24 de maio de 2009

Inquietos

Deixou-se acordar aos poucos; vivera uma realidade recente, daquelas que são como sonhos intrigantes e bons, mas amedontradores ao final.  (o pé esbarrou num copo d'água, ninguém se importaria)
Havia um peso em seus olhos, mas não provocado por sono. Um gosto de cobre à boca entreaberta, preparada para um suspiro, que veio sôfrego fazendo-o sentar-se novamente. 
Era uma manhã peçonhenta, um dia facilmente rotulável de lindo, mas que escondia nos solitários uma estranha ausência, por vezes vinda da noite anterior, e sempre atribuída aos afetos. Quer fosse a mãe, para os pequenos, ou o amante para os jovens inquietos em seus quartos descombinados. Para ele não era uma coisa nem outra, sentia uma falta, egoísta, de si, antes de culpar as figuras alheias.

Neste momento, outro também levanta-se de olhos bem abertos, e ao sair da posição emborcada, sentiu as palavras não ditas moverem-se dentro da garganta, como uma rolha que boia dentro da garrafa de vinho. É um gargalo estreito o dos sentimentos.

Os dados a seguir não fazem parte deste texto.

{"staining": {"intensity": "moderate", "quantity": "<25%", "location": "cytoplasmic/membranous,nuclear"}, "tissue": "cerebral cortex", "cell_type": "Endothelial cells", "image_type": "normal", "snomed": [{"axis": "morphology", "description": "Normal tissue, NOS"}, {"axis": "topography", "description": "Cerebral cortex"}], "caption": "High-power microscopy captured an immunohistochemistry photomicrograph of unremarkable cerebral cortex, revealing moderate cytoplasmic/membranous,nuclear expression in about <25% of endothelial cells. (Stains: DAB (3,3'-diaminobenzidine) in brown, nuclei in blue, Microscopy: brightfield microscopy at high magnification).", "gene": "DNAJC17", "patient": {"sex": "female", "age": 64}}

Teme-se muito mais do que se ama; poucos conseguem manejar esta válvula que é o coração junto com o cérebro e a língua. Um sibilo, uma lágrima, um olhar, podem ser interpretados e lançados de diferentes maneiras.
Relembrou e defendeu sua atitude inexpressiva quando viu-se no espelho e secou o rosto com uma toalha já úmida. Precisou ficar sozinho, avaliaria o passo dado sem fomentar segurança, pois não se sentia seguro. Ainda que isso gerasse um desconforto doloroso ao outro, e sabia muito bem que isso aconteceria, não poderia ter feito outra coisa.

O primeiro não respirava. Engolia faminto o ar pela boca em busca de lucidez, ou minutos de traquilidade, mas ainda passaria por um estado de tempestade, sozinho, após um tempo debaixo do Sol morno. Pensaria melhor quando a tarde chegasse ao fim.

Ambos carregavam um brilho nos olhos, de choro ou dúvida, e desafogaram-se na distração vaga do lazer, retirando assim o foco do desassossego. Foi quando aprenderam a ter calma e, talvez, mais cuidado com as doses de incerteza e silêncio.

8 de maio de 2009

Areia

Deitou-se na areia quente, esgotado pelo tédio, animalizado, viu-se tal qual um leão, uma fera impaciente, um jovem à espreita dos próprios pensamentos. Assim, jogado entre toda a natureza que explode perto do fim do dia, o Sol lhe sorria. Sua retribuição era um orgulho fechado, oco, facilmente despedaçável se soubessem como atirá-lo contra as convicções humanas, aos erros que todos cometem, e principalmente ao julgamento dos olhos, tão insensato e impuro.

Torcia e lutava por um amor claro e franco entre as partes. Vivia diariamente uma constante tentativa de controle do ego, resguardou-se com vários espelhos mentais, buscando em todos algo que lhe fosse semelhante e ruim, sentiria-se desta maneira dentro do conjunto vivo e óbvio da juventude que trazia no rosto, mas não nos sentimentos. Calou internamente sua voz por alguns momentos, observava o silêncio do vento entre as coisas, e por fim, julgou-se, uma, duas, diversas vezes até que sentisse cada frase como uma trombeta numa orquestra de palavras e ideias todas insultando umas às outras, tentando fazê-lo agir, correr, se possível, não o ato literal, mas fugir de si antes de engolir-se e sufocar. 
Tudo era no final uma bobagem, um escândalo abstrato desnecessário; armando-se contra si como podia, levantou-se e olhou o horizonte. Amava, ótimo. Odiava-se no papel imbecil e vazio de importar-se com a opinião dos outros, mas esta era uma outra situação que também lhe incomodava no momento, uma pública e clara; e mentirosa, mentia cegamente aos outros porque todos o fazem. 

Um riso fez com que o Sol ficasse tímido e brilhasse menos, o azul tornou-se um pouco aguado, e olhando para trás em busca do outro presente, perdeu em boa hora o novelo disforme que juntava no consciente.

- Que fazes aí parado olhando para o nada?
- Não é o nada, veja.

O outro então percebeu que o horizonte ganhava um destaque especial. O Sol fazia seu último agradecimento efeverscendo o mar em laranja. E o céu coloriu-se de um azul denso, daquele impossível de se achar em caixas de lápis de cor.

- Sensacional. Mas no que estavas pensando vendo tudo isso?
- Ora, no que o horizonte tem para mostrar de mais belo e assustador: o futuro de um passado muito próximo.